First is the 2012 state legislative sessions, wrote David K. Jones, MSPH, from the department of health management and policy and the department of political science, University of Michigan, Ann Arbor. “One of the defining features of the PPACA is the role it assigns to the states,” he wrote. “States face important decisions about high-risk pools, regulating the commercial insurance market, Medicaid eligibility, creating a health insurance exchange...under guidelines released in December 2011, defining essential health benefits packages. States not meeting certain requirements by January 2013 will lose control of the exchanges to the federal government.”

According to Jones, the 2012 session is the last chance states have to act before the January 2013 deadline.

The constitutionality of the PPACA, expected to be decided by the end of June, also presents a significant event. Given that only nine states have sessions running into July, waiting until the end of June to see how the U.S. Supreme Court rules would be a risky strategy for many states, which may by default cede control of key elements to the federal government, Jones wrote.

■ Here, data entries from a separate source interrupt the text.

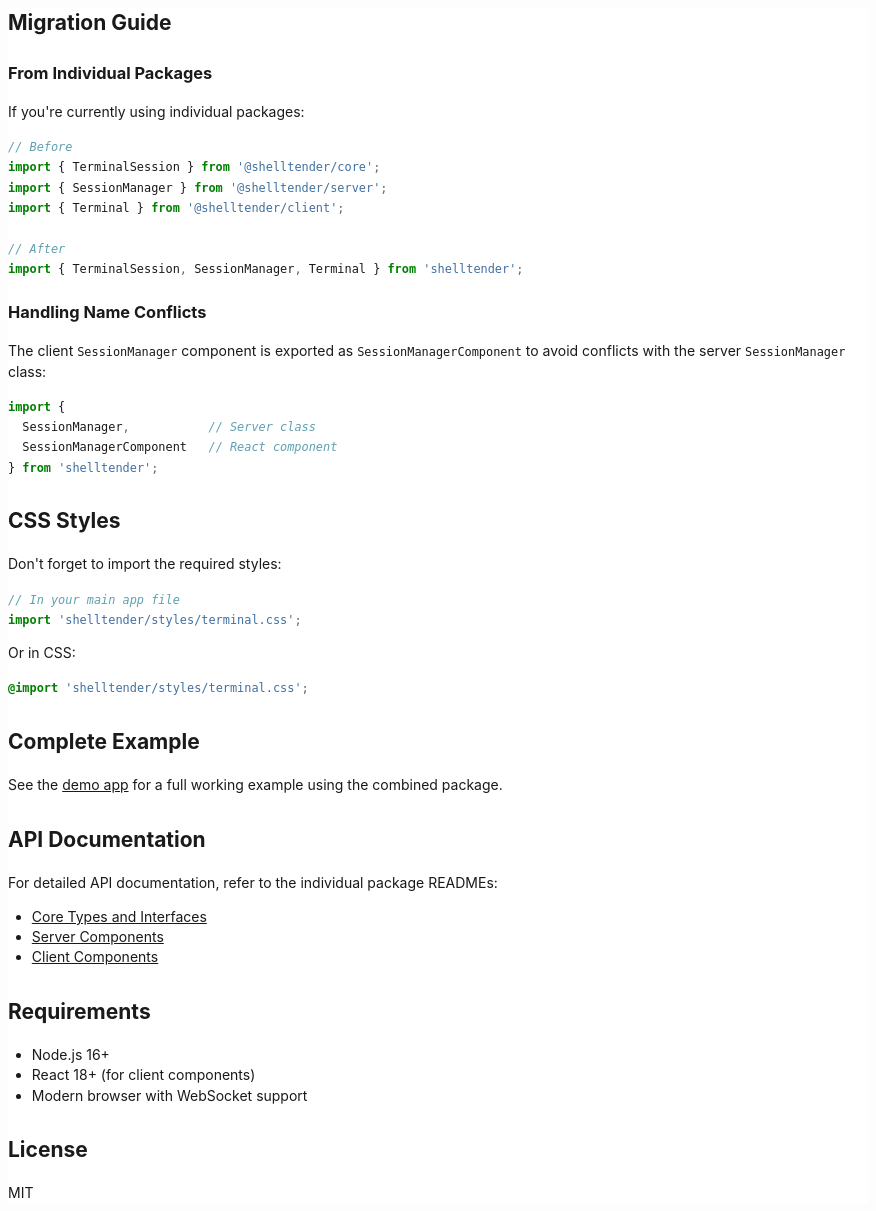 ## Migration Guide

### From Individual Packages

If you're currently using individual packages:

```typescript
// Before
import { TerminalSession } from '@shelltender/core';
import { SessionManager } from '@shelltender/server';
import { Terminal } from '@shelltender/client';

// After
import { TerminalSession, SessionManager, Terminal } from 'shelltender';
```

### Handling Name Conflicts

The client `SessionManager` component is exported as `SessionManagerComponent` to avoid conflicts with the server `SessionManager` class:

```typescript
import { 
  SessionManager,           // Server class
  SessionManagerComponent   // React component
} from 'shelltender';
```

## CSS Styles

Don't forget to import the required styles:

```typescript
// In your main app file
import 'shelltender/styles/terminal.css';
```

Or in CSS:
```css
@import 'shelltender/styles/terminal.css';
```

## Complete Example

See the [demo app](../../apps/demo) for a full working example using the combined package.

## API Documentation

For detailed API documentation, refer to the individual package READMEs:
- [Core Types and Interfaces](https://github.com/yourusername/shelltender/tree/main/packages/core)
- [Server Components](https://github.com/yourusername/shelltender/tree/main/packages/server)
- [Client Components](https://github.com/yourusername/shelltender/tree/main/packages/client)

## Requirements

- Node.js 16+
- React 18+ (for client components)
- Modern browser with WebSocket support

## License

MIT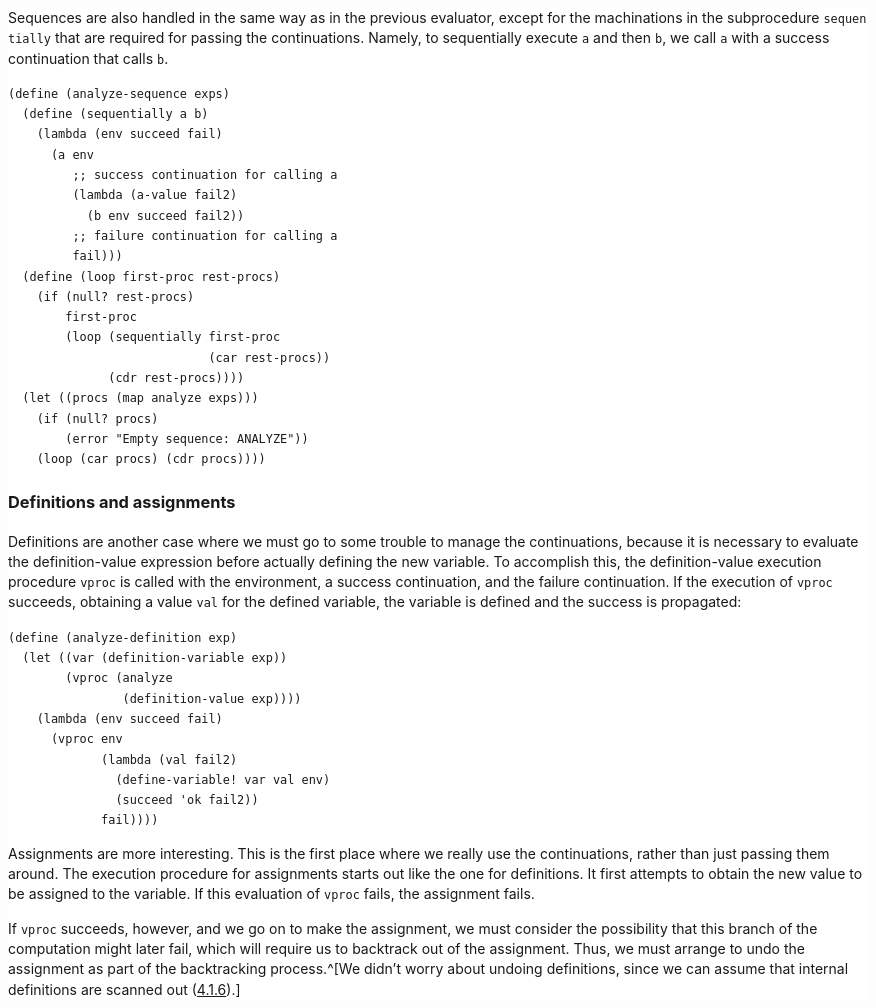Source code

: Sequences are also handled in the same way as in the previous evaluator, except for the machinations in the subprocedure `sequentially` that are required for passing the continuations. Namely, to sequentially execute `a` and then `b`, we call `a` with a success continuation that calls `b`.

``` {.scheme}
(define (analyze-sequence exps)
  (define (sequentially a b)
    (lambda (env succeed fail)
      (a env
         ;; success continuation for calling a
         (lambda (a-value fail2)
           (b env succeed fail2))
         ;; failure continuation for calling a
         fail)))
  (define (loop first-proc rest-procs)
    (if (null? rest-procs)
        first-proc
        (loop (sequentially first-proc 
                            (car rest-procs))
              (cdr rest-procs))))
  (let ((procs (map analyze exps)))
    (if (null? procs)
        (error "Empty sequence: ANALYZE"))
    (loop (car procs) (cdr procs))))
```


### Definitions and assignments

Definitions are another case where we must go to some trouble to manage the continuations, because it is necessary to evaluate the definition-value expression before actually defining the new variable. To accomplish this, the definition-value execution procedure `vproc` is called with the environment, a success continuation, and the failure continuation. If the execution of `vproc` succeeds, obtaining a value `val` for the defined variable, the variable is defined and the success is propagated:

``` {.scheme}
(define (analyze-definition exp)
  (let ((var (definition-variable exp))
        (vproc (analyze 
                (definition-value exp))))
    (lambda (env succeed fail)
      (vproc env
             (lambda (val fail2)
               (define-variable! var val env)
               (succeed 'ok fail2))
             fail))))
```

Assignments are more interesting. This is the first place where we really use the continuations, rather than just passing them around. The execution procedure for assignments starts out like the one for definitions. It first attempts to obtain the new value to be assigned to the variable. If this evaluation of `vproc` fails, the assignment fails.

If `vproc` succeeds, however, and we go on to make the assignment, we must consider the possibility that this branch of the computation might later fail, which will require us to backtrack out of the assignment. Thus, we must arrange to undo the assignment as part of the backtracking process.^[We didn’t worry about undoing definitions, since we can assume that internal definitions are scanned out ([4.1.6](4_002e1.xhtml#g_t4_002e1_002e6)).]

It’s possible the entire law could be struck down by the Supreme Court’s decision or that the insurance mandate cannot be challenged until penalties have been collected to be challenged. If the latter were to occur, the courts should not rule until after the mandate becomes operational in 2014 and taxes are assessed in 2015. “The most likely scenarios, however, are that the law will be upheld or that the individual mandate, the Medicaid expansion or both will be found unconstitutional but the rest of the law will stand,” wrote Jones. “Although much of healthcare reform would therefore remain in place, its policy merits would be severely weakened.”

The third event is the June 29 deadline for applications for the final federal grant that states can obtain to support establishment of a health insurance exchange. “Because these grants represent states' last chance to receive federal funding for creating an exchange, states choosing not to apply will face the unpleasant choice of either ceding control to the federal government or spending their own resources,” Jones wrote.

The fourth is election day, Nov. 6. If the PPACA survives the legislative waters and President Barack Obama wins a second term, this would allow him to ensure that implementation goes according to plan. However, if he loses and the law is still around, Jones reported that “most Republican candidates say that as President they will use waivers and executive orders to slow implementation. Republicans running for Congress will probably campaign on a promise of ‘repeal and replace.’ However, even if Republicans retain control of the House and gain control of the Senate, it will be very difficult for them to reach the 60 Senate seats needed to repeal or replace the PPACA.”

“Ironically, many of the states most opposed to federal involvement are putting themselves in a position to cede control,” Jones concluded. “The gamble that leaders in these states are taking is that the Supreme Court will strike down the entire law, that a new President will weaken the implementation administratively, or that Congress will repeal the PPACA. Rather than laying the groundwork in case none of these events happen, they are being guided by the fear that implementing any aspect of the reform will legitimize the law and thus undermine their opposition. If they choose to wait, however, they will probably not have time to do enough to maintain control.”